= Collected data =

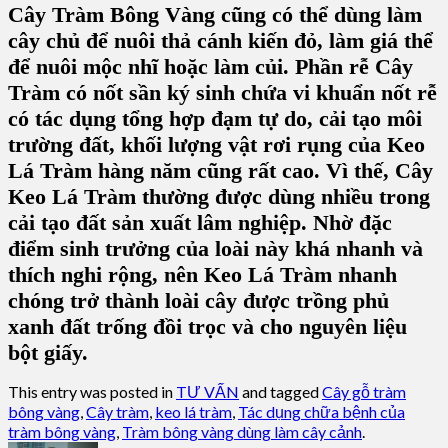
Cây Tràm Bông Vàng cũng có thể dùng làm
cây chủ để nuôi thả cánh kiến đỏ, làm giá thể
để nuôi mộc nhĩ hoặc làm củi. Phần rễ Cây
Tràm có nốt sần ký sinh chứa vi khuẩn nốt rễ
có tác dụng tổng hợp đạm tự do, cải tạo môi
trường đất, khối lượng vật rơi rụng của Keo
Lá Tràm hàng năm cũng rất cao. Vì thế, Cây
Keo Lá Tràm thường được dùng nhiều trong
cải tạo đất sản xuất lâm nghiệp. Nhờ đặc
điểm sinh trưởng của loài này khá nhanh và
thích nghi rộng, nên Keo Lá Tràm nhanh
chóng trở thành loài cây được trồng phủ
xanh đất trống đồi trọc và cho nguyên liệu
bột giấy.
This entry was posted in
TƯ VẤN
and tagged
Cây gỗ tràm
bông vàng
,
Cây tràm
,
keo lá tràm
,
Tác dụng chữa bệnh của
tràm bông vàng
,
Tràm bông vàng dùng làm cây cảnh
.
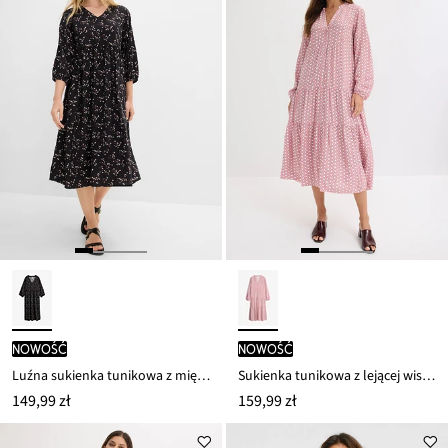
nowość
nowość
Luźna sukienka tunikowa z miękkiej wiskozy
Sukienka tunikowa z lejącej wiskozy
149,99 zł
159,99 zł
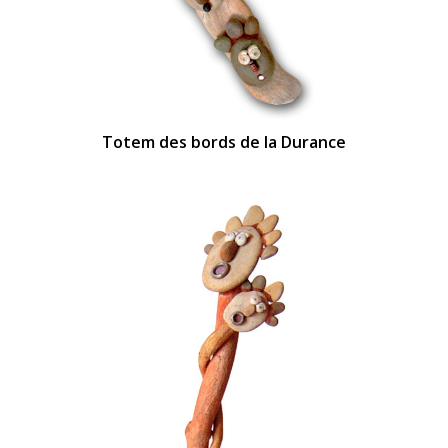
Totem des bords de la Durance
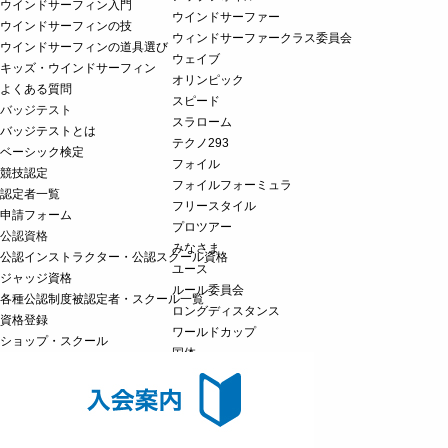
ウインドサーフィン入門
ウインドサーファー
ウインドサーフィンの技
ウィンドサーファークラス委員会
ウインドサーフィンの道具選び
ウェイブ
キッズ・ウインドサーフィン
オリンピック
よくある質問
スピード
バッジテスト
スラローム
バッジテストとは
テクノ293
ベーシック検定
フォイル
競技認定
フォイルフォーミュラ
認定者一覧
フリースタイル
申請フォーム
プロツアー
公認資格
みなさま
公認インストラクター・公認スクール資格
ユース
ジャッジ資格
ルール委員会
各種公認制度被認定者・スクール一覧
ロングディスタンス
資格登録
ワールドカップ
ショップ・スクール
国体
安全委員会
強化育成委員会
未分類
競技委員会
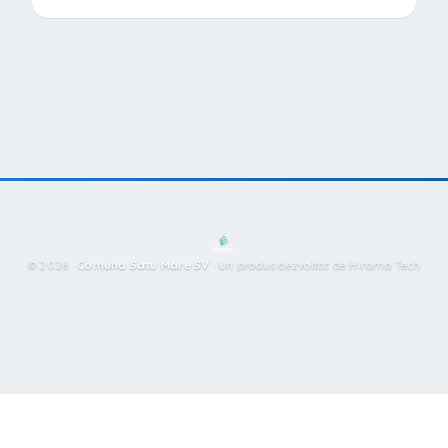
© 2026 ·
Comuna Satu Mare SV
·
Un produs dezvoltat de Hirama Tech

= To do =
Lay out every line of text in the material above as a Markdown table with the columns "n" for the row number and "Line" for the line itself. Skip blank lines, and leave the pictures out of the table.

= Your response =
| n | Line |
|---|---|
| 1 | Cây Tràm Bông Vàng cũng có thể dùng làm |
| 2 | cây chủ để nuôi thả cánh kiến đỏ, làm giá thể |
| 3 | để nuôi mộc nhĩ hoặc làm củi. Phần rễ Cây |
| 4 | Tràm có nốt sần ký sinh chứa vi khuẩn nốt rễ |
| 5 | có tác dụng tổng hợp đạm tự do, cải tạo môi |
| 6 | trường đất, khối lượng vật rơi rụng của Keo |
| 7 | Lá Tràm hàng năm cũng rất cao. Vì thế, Cây |
| 8 | Keo Lá Tràm thường được dùng nhiều trong |
| 9 | cải tạo đất sản xuất lâm nghiệp. Nhờ đặc |
| 10 | điểm sinh trưởng của loài này khá nhanh và |
| 11 | thích nghi rộng, nên Keo Lá Tràm nhanh |
| 12 | chóng trở thành loài cây được trồng phủ |
| 13 | xanh đất trống đồi trọc và cho nguyên liệu |
| 14 | bột giấy. |
| 15 | This entry was posted in |
| 16 | TƯ VẤN |
| 17 | and tagged |
| 18 | Cây gỗ tràm |
| 19 | bông vàng |
| 20 | , |
| 21 | Cây tràm |
| 22 | , |
| 23 | keo lá tràm |
| 24 | , |
| 25 | Tác dụng chữa bệnh của |
| 26 | tràm bông vàng |
| 27 | , |
| 28 | Tràm bông vàng dùng làm cây cảnh |
| 29 | . |
| 30 | nowość |
| 31 | nowość |
| 32 | Luźna sukienka tunikowa z miękkiej wiskozy |
| 33 | Sukienka tunikowa z lejącej wiskozy |
| 34 | 149,99 zł |
| 35 | 159,99 zł |
| 36 | Totem des bords de la Durance |
| 37 | ウインドサーフィン入門 |
| 38 | ウインドサーファー |
| 39 | ウインドサーフィンの技 |
| 40 | ウィンドサーファークラス委員会 |
| 41 | ウインドサーフィンの道具選び |
| 42 | ウェイブ |
| 43 | キッズ・ウインドサーフィン |
| 44 | オリンピック |
| 45 | よくある質問 |
| 46 | スピード |
| 47 | バッジテスト |
| 48 | スラローム |
| 49 | バッジテストとは |
| 50 | テクノ293 |
| 51 | ベーシック検定 |
| 52 | フォイル |
| 53 | 競技認定 |
| 54 | フォイルフォーミュラ |
| 55 | 認定者一覧 |
| 56 | フリースタイル |
| 57 | 申請フォーム |
| 58 | プロツアー |
| 59 | 公認資格 |
| 60 | みなさま |
| 61 | 公認インストラクター・公認スクール資格 |
| 62 | ユース |
| 63 | ジャッジ資格 |
| 64 | ルール委員会 |
| 65 | 各種公認制度被認定者・スクール一覧 |
| 66 | ロングディスタンス |
| 67 | 資格登録 |
| 68 | ワールドカップ |
| 69 | ショップ・スクール |
| 70 | 国体 |
| 71 | 安全委員会 |
| 72 | 強化育成委員会 |
| 73 | 未分類 |
| 74 | 競技委員会 |
| 75 | © 2026 · |
| 76 | Comuna Satu Mare SV |
| 77 | · |
| 78 | Un produs dezvoltat de Hirama Tech |